Other highlights include notebooks from the director of The Last of Us and original sketches from the designers of Bloodborne; games challenging issues of discrimination, identity and sexuality; a spectacular video wall showing how huge online communities create and play together from Minecraft to Overwatch; and the DIY arcade area where a range of experimental games from around the world will be available to play.

If Found Please Return by Dreamfeel

To accompany, the museum has also commissioned a new videogame that will be developed alongside the exhibition. Visitors will be able to try an early version of the game, Plaything, and help inform its final development at a free family design day on Saturday June 8.

Marie Foulston, curator of video games at the V&A Museum in London, who pulled the original exhibition together with Kristian Volsing, V&A Research Curator, said the Dundee team had done a “really amazing job” bringing the bespoke content together.

She said it would help people appreciate videogames as a design medium.

“There was a really great reaction when it ran in London from September 2018 to February 2019,” said Marie, who is also the co-founder of UK-based Wild Rumpus – an independent collective of six people who curate alternative and experimental installations, exhibitions and club nights that show case primarily independent games.

The Graveyard concept art

“The first thing I’d say is this isn’t the first exhibition that there’s been on video game design in a major cultural institution. But it’s one that we still perceive as being different while trying to approach video games in museums in a different way.

“People have expectations when they think of games in museums – thinking that it’s going to be a retrospective.
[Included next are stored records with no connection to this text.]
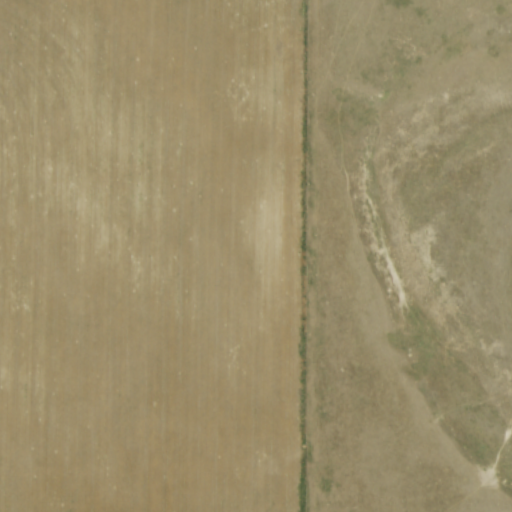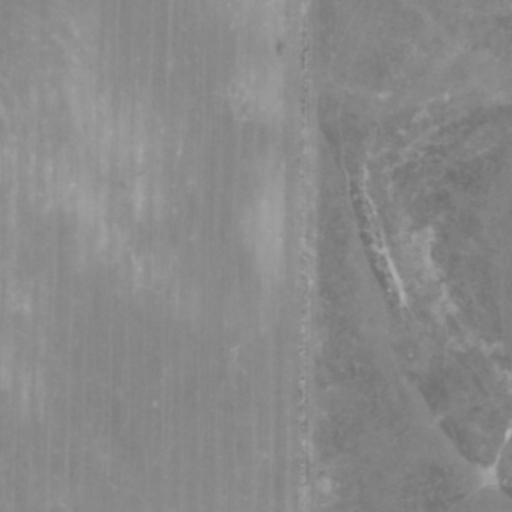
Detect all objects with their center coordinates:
crop: (152, 255)
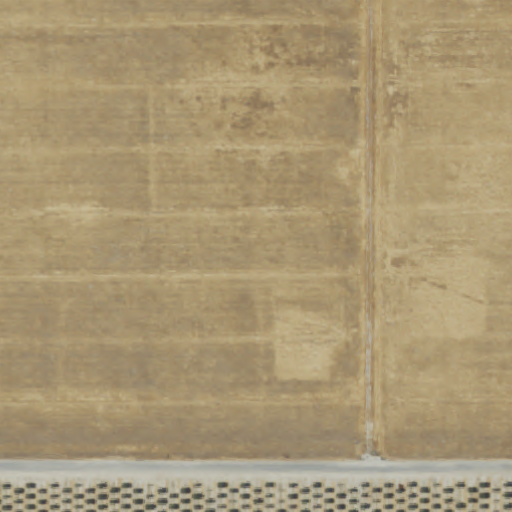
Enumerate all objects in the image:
crop: (182, 232)
crop: (442, 233)
road: (368, 237)
road: (256, 475)
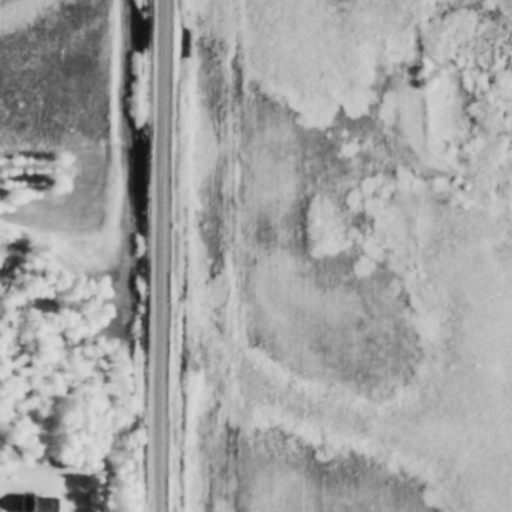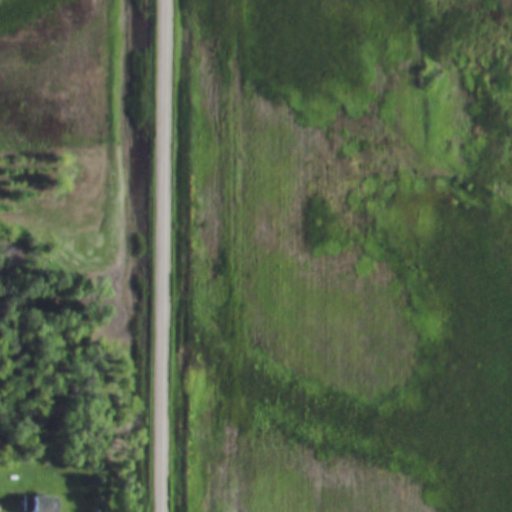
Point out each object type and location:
road: (168, 256)
building: (42, 504)
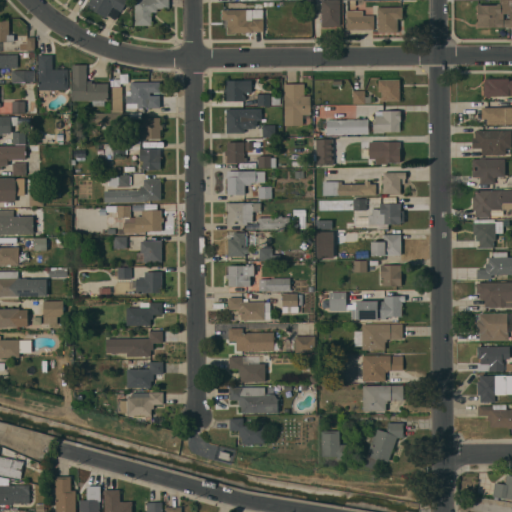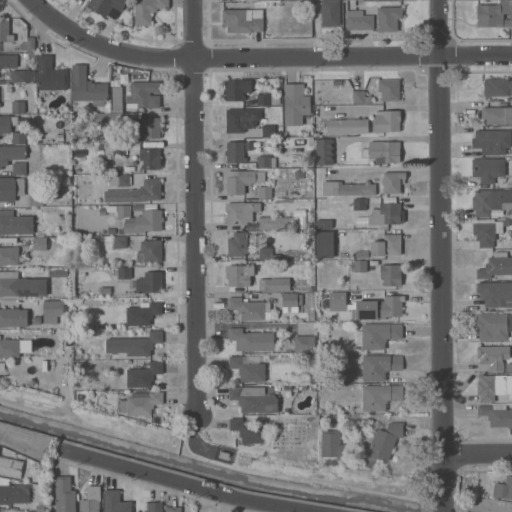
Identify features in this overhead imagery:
building: (105, 5)
building: (105, 6)
building: (146, 10)
building: (147, 10)
building: (329, 12)
building: (330, 13)
building: (494, 14)
building: (495, 14)
building: (388, 18)
building: (388, 18)
building: (243, 19)
building: (242, 20)
building: (358, 20)
building: (358, 20)
building: (5, 34)
building: (5, 35)
building: (30, 43)
building: (28, 54)
road: (264, 58)
building: (7, 60)
building: (8, 60)
building: (50, 74)
building: (50, 74)
building: (22, 75)
building: (23, 76)
building: (337, 82)
building: (86, 86)
building: (87, 87)
building: (497, 87)
building: (497, 87)
building: (236, 89)
building: (237, 89)
building: (388, 89)
building: (389, 89)
building: (143, 94)
building: (144, 94)
building: (358, 96)
building: (361, 97)
building: (116, 98)
building: (117, 98)
building: (263, 100)
building: (275, 100)
building: (295, 103)
building: (294, 104)
building: (18, 106)
building: (497, 115)
building: (497, 115)
building: (101, 118)
building: (110, 119)
building: (240, 119)
building: (235, 121)
building: (386, 121)
building: (387, 121)
building: (5, 123)
building: (7, 123)
building: (346, 126)
building: (347, 126)
building: (147, 128)
building: (147, 128)
building: (264, 131)
building: (18, 137)
building: (18, 137)
building: (60, 137)
building: (298, 141)
building: (491, 141)
building: (492, 141)
building: (33, 148)
building: (114, 150)
building: (233, 151)
building: (235, 151)
building: (323, 151)
building: (324, 151)
building: (383, 151)
building: (389, 151)
building: (11, 153)
building: (10, 154)
building: (149, 158)
building: (150, 158)
building: (266, 161)
building: (18, 167)
building: (18, 168)
building: (487, 169)
building: (488, 169)
building: (299, 174)
building: (119, 180)
building: (119, 180)
building: (242, 180)
building: (242, 180)
building: (392, 181)
building: (392, 181)
building: (10, 187)
building: (348, 188)
building: (348, 188)
building: (18, 191)
building: (136, 192)
building: (136, 192)
building: (264, 192)
building: (490, 200)
building: (490, 201)
building: (358, 203)
building: (359, 204)
road: (198, 208)
building: (111, 209)
building: (123, 211)
building: (240, 212)
building: (240, 212)
building: (386, 214)
building: (139, 220)
building: (143, 222)
building: (273, 222)
building: (14, 223)
building: (15, 223)
building: (296, 223)
building: (308, 224)
building: (323, 224)
building: (487, 231)
building: (486, 232)
building: (120, 242)
road: (440, 242)
building: (40, 243)
building: (236, 244)
building: (324, 244)
building: (325, 244)
building: (237, 245)
building: (386, 245)
building: (387, 245)
building: (150, 251)
building: (150, 251)
building: (265, 254)
building: (8, 255)
building: (9, 256)
building: (359, 265)
building: (495, 265)
building: (360, 266)
building: (496, 266)
building: (57, 271)
building: (122, 272)
building: (124, 272)
building: (240, 274)
building: (390, 274)
building: (391, 274)
building: (239, 275)
building: (148, 282)
building: (149, 282)
building: (21, 284)
building: (273, 284)
building: (274, 284)
building: (21, 285)
building: (495, 293)
building: (495, 293)
building: (288, 299)
building: (337, 300)
building: (290, 302)
building: (368, 306)
building: (249, 308)
building: (250, 308)
building: (378, 308)
building: (52, 310)
building: (51, 311)
building: (142, 313)
building: (143, 314)
building: (13, 316)
building: (13, 317)
building: (493, 325)
building: (492, 326)
building: (378, 334)
building: (377, 335)
building: (250, 339)
building: (252, 340)
building: (305, 343)
building: (132, 344)
building: (134, 344)
building: (304, 344)
building: (13, 347)
building: (9, 348)
building: (78, 355)
building: (491, 357)
building: (492, 357)
building: (2, 366)
building: (378, 366)
building: (379, 366)
building: (247, 367)
building: (509, 367)
building: (248, 369)
building: (144, 374)
building: (143, 375)
building: (313, 379)
building: (303, 386)
building: (493, 386)
building: (493, 386)
building: (379, 396)
building: (380, 396)
building: (253, 399)
building: (254, 399)
building: (141, 402)
building: (140, 403)
building: (495, 415)
building: (497, 415)
building: (247, 431)
building: (249, 431)
building: (384, 441)
building: (383, 444)
building: (334, 445)
building: (334, 446)
building: (222, 452)
road: (477, 455)
building: (39, 466)
building: (10, 467)
building: (11, 467)
river: (207, 472)
road: (195, 485)
building: (503, 488)
building: (503, 488)
building: (13, 492)
building: (13, 492)
building: (63, 494)
building: (64, 494)
road: (443, 497)
building: (91, 499)
building: (90, 500)
building: (114, 502)
building: (115, 502)
road: (478, 504)
building: (39, 506)
building: (152, 506)
building: (154, 507)
building: (172, 509)
building: (173, 509)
Actually the thing that was really important for the exhibition was that the V&A as an institution is interested in design and design process, so we really wanted to make sure this exhibition opened up video game design and culture in a way that communicated strongly in an exhibition setting.

“That meant we had to bring a different approach to the way we exhibited games.

Meredith More, seated and Lauren Bassam, curators for the exhibition Videogames, at the V&A Dundee

“It’s been really great to hear the reaction from the games design community which has been really positive.”